EXERCISE BRIEF:
Write out every record in full, keeping each character exactly as it is.

[DATA EXTRACTS]

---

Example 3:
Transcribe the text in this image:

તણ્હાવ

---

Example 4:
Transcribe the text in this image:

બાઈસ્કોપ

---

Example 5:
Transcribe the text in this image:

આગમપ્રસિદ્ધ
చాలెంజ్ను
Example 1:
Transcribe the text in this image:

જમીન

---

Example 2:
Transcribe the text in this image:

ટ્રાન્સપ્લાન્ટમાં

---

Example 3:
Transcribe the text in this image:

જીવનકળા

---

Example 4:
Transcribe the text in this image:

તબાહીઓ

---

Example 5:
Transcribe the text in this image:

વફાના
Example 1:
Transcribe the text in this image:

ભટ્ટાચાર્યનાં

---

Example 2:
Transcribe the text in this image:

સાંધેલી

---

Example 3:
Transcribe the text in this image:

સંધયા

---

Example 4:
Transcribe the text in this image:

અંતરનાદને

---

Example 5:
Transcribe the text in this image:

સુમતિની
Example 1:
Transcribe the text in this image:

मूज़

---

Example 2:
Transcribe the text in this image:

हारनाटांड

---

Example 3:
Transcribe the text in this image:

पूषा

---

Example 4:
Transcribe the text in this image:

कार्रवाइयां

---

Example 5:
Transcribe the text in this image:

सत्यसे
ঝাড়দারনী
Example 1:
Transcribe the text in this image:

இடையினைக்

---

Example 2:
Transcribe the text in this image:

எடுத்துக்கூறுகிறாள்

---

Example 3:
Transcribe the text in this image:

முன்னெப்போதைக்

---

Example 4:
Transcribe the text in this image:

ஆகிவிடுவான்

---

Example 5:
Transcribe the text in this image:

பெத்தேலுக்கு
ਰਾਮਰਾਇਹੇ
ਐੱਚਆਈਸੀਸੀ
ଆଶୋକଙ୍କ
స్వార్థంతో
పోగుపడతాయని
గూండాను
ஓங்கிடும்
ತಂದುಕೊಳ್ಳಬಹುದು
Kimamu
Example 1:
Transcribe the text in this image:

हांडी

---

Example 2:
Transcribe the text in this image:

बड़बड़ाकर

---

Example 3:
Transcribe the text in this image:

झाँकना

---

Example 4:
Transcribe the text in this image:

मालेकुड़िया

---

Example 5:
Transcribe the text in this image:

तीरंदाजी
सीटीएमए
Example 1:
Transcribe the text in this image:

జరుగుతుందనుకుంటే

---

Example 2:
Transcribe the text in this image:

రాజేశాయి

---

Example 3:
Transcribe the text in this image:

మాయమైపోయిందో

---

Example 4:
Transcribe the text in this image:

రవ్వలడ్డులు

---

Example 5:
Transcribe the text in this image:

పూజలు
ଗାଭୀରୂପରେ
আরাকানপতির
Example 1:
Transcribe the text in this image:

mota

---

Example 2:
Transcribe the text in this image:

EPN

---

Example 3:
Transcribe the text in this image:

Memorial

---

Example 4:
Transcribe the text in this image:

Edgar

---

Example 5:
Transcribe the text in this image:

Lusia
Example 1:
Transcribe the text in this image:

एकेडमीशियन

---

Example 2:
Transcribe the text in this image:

[/DATA EXTRACTS]

WRITTEN RESPONSE:
---

Example 3:
Transcribe the text in this image:

તણ્હાવ

---

Example 4:
Transcribe the text in this image:

બાઈસ્કોપ

---

Example 5:
Transcribe the text in this image:

આગમપ્રસિદ્ધ
చాలెంజ్ను
Example 1:
Transcribe the text in this image:

જમીન

---

Example 2:
Transcribe the text in this image:

ટ્રાન્સપ્લાન્ટમાં

---

Example 3:
Transcribe the text in this image:

જીવનકળા

---

Example 4:
Transcribe the text in this image:

તબાહીઓ

---

Example 5:
Transcribe the text in this image:

વફાના
Example 1:
Transcribe the text in this image:

ભટ્ટાચાર્યનાં

---

Example 2:
Transcribe the text in this image:

સાંધેલી

---

Example 3:
Transcribe the text in this image:

સંધયા

---

Example 4:
Transcribe the text in this image:

અંતરનાદને

---

Example 5:
Transcribe the text in this image:

સુમતિની
Example 1:
Transcribe the text in this image:

मूज़

---

Example 2:
Transcribe the text in this image:

हारनाटांड

---

Example 3:
Transcribe the text in this image:

पूषा

---

Example 4:
Transcribe the text in this image:

कार्रवाइयां

---

Example 5:
Transcribe the text in this image:

सत्यसे
ঝাড়দারনী
Example 1:
Transcribe the text in this image:

இடையினைக்

---

Example 2:
Transcribe the text in this image:

எடுத்துக்கூறுகிறாள்

---

Example 3:
Transcribe the text in this image:

முன்னெப்போதைக்

---

Example 4:
Transcribe the text in this image:

ஆகிவிடுவான்

---

Example 5:
Transcribe the text in this image:

பெத்தேலுக்கு
ਰਾਮਰਾਇਹੇ
ਐੱਚਆਈਸੀਸੀ
ଆଶୋକଙ୍କ
స్వార్థంతో
పోగుపడతాయని
గూండాను
ஓங்கிடும்
ತಂದುಕೊಳ್ಳಬಹುದು
Kimamu
Example 1:
Transcribe the text in this image:

हांडी

---

Example 2:
Transcribe the text in this image:

बड़बड़ाकर

---

Example 3:
Transcribe the text in this image:

झाँकना

---

Example 4:
Transcribe the text in this image:

मालेकुड़िया

---

Example 5:
Transcribe the text in this image:

तीरंदाजी
सीटीएमए
Example 1:
Transcribe the text in this image:

జరుగుతుందనుకుంటే

---

Example 2:
Transcribe the text in this image:

రాజేశాయి

---

Example 3:
Transcribe the text in this image:

మాయమైపోయిందో

---

Example 4:
Transcribe the text in this image:

రవ్వలడ్డులు

---

Example 5:
Transcribe the text in this image:

పూజలు
ଗାଭୀରୂପରେ
আরাকানপতির
Example 1:
Transcribe the text in this image:

mota

---

Example 2:
Transcribe the text in this image:

EPN

---

Example 3:
Transcribe the text in this image:

Memorial

---

Example 4:
Transcribe the text in this image:

Edgar

---

Example 5:
Transcribe the text in this image:

Lusia
Example 1:
Transcribe the text in this image:

एकेडमीशियन

---

Example 2:
Transcribe the text in this image:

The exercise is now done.